* [WRITTEN TASKS]
**1)** Which places does the travel post list as stops on this latest trip?
**2)** Can you carry on the travel post from its final sentence, in the same voice?

* [TEXT TO READ]
++++++++
I’m still discovering things that I lost when I left my bag in the taxi. So far, we’re up to: five magazines, my iPod Shuffle, a couple of pens, the foam contour travel pillow, the bag itself, and today I realize my khaki Vandy cap was in there too. No wonder I had to buy a hat halfway through the trip – I brought one, lost it, and forgot I lost it. I should not be allowed out of the house.
The last time I left London, I said we needed to either quit going or just move there and be done with it. After this trip, I’m inclined to think the latter. London works on me like New York: big city, world capital, everything you need and tons of it, and old old old with history and presence to match. Plus I’m well acclimated to sandwiches from Pret, coffee from Costa, prepaid cell service, Oyster card travel and coins for half my transactions.
Similarly, last time I got home I said “I really think the next trip will be Dublin, Salzburg, the Black Forest, and whatever else of Ireland I can get in. But…I think it will be a long time before we can get out of the country again.” Turns out it only took two and a half years – albeit a fairly eventful two and a half years. No Ireland, though – that’s for a time when we’re not parading my less-presentable family members around. London, Bath, Paris, Munich, Salzburg, the Berner Oberland, and the Rhine country near Frankfurt am Main…that was the trip this time.
++++++++
* [GIVEN INFORMATION]
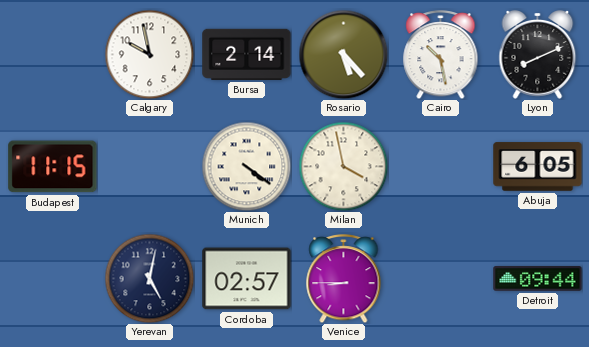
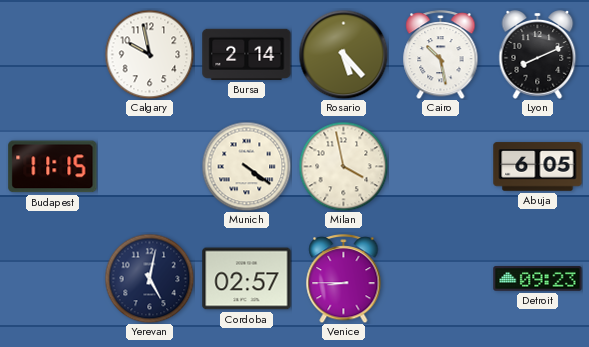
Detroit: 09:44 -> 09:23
++++++++
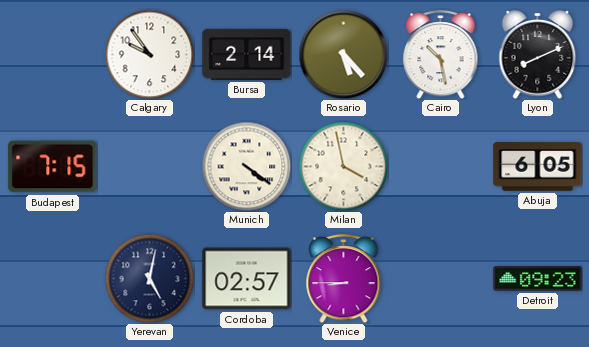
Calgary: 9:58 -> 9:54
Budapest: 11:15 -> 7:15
++++++++
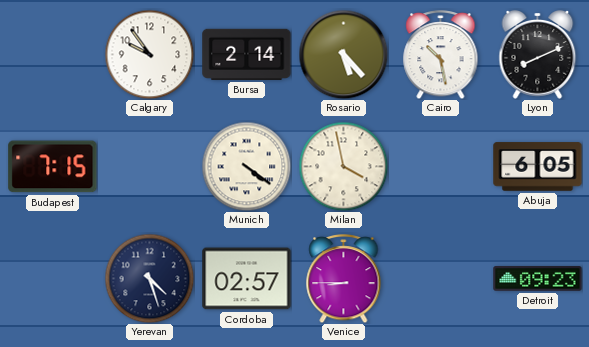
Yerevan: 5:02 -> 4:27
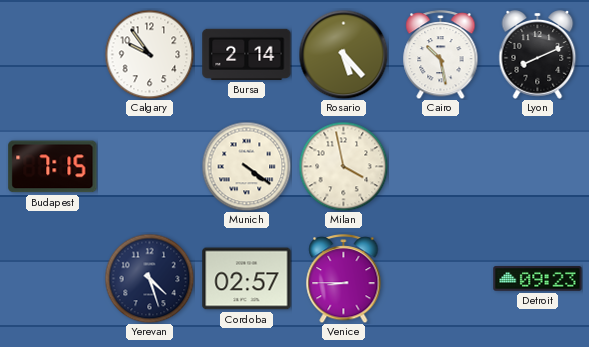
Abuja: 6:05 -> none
++++++++
* [REPLIES]
**1)** London, Bath, Paris, Munich, Salzburg, the Berner Oberland, and the Rhine country near Frankfurt am Main.

**2)**
The thing I love about London – which was impossible to manage this time – is just being there to hang out and experience life happening around me. Like one day, we were there when Millwall won the League One playoff and promotion to the Coca-Cola Championship League. The town was crazy with Millwall supporters – for those of you who don’t follow English football, this is the fanbase whose anthem is “No One Likes Us – We Don’t Care” and whose “F-Troop” of hooligan fans were known to attack other fans when outnumbered by two orders of magnitude. Well, the blue and white strips were everywhere, and I was giving a wide berth to a Leicester Square pub where the fans were belting it out on the patio, glass smashing, “WE ARE MILLWALL, SUPER MILLWALL FROM THE DEN!” And it was a sight to see – right up to the point where a passing limo disgorged what I can only assume was a bachelorette party, dressed to show up on Texts From Last Night – and without missing a beat, the chanting turned on a dime to “GET YER TITS OUT, GET YER TITS OUT, GET YER TITS OUT FOR THE LADS!”
Not that they did. As far as I could tell. But it’s not the sort of thing one would get strolling through Union Square or along the Mall in DC. =)
More to follow obviously…
Although having been there just the once, I would have to wholeheartedly agree. (This cannot come as a surprise.)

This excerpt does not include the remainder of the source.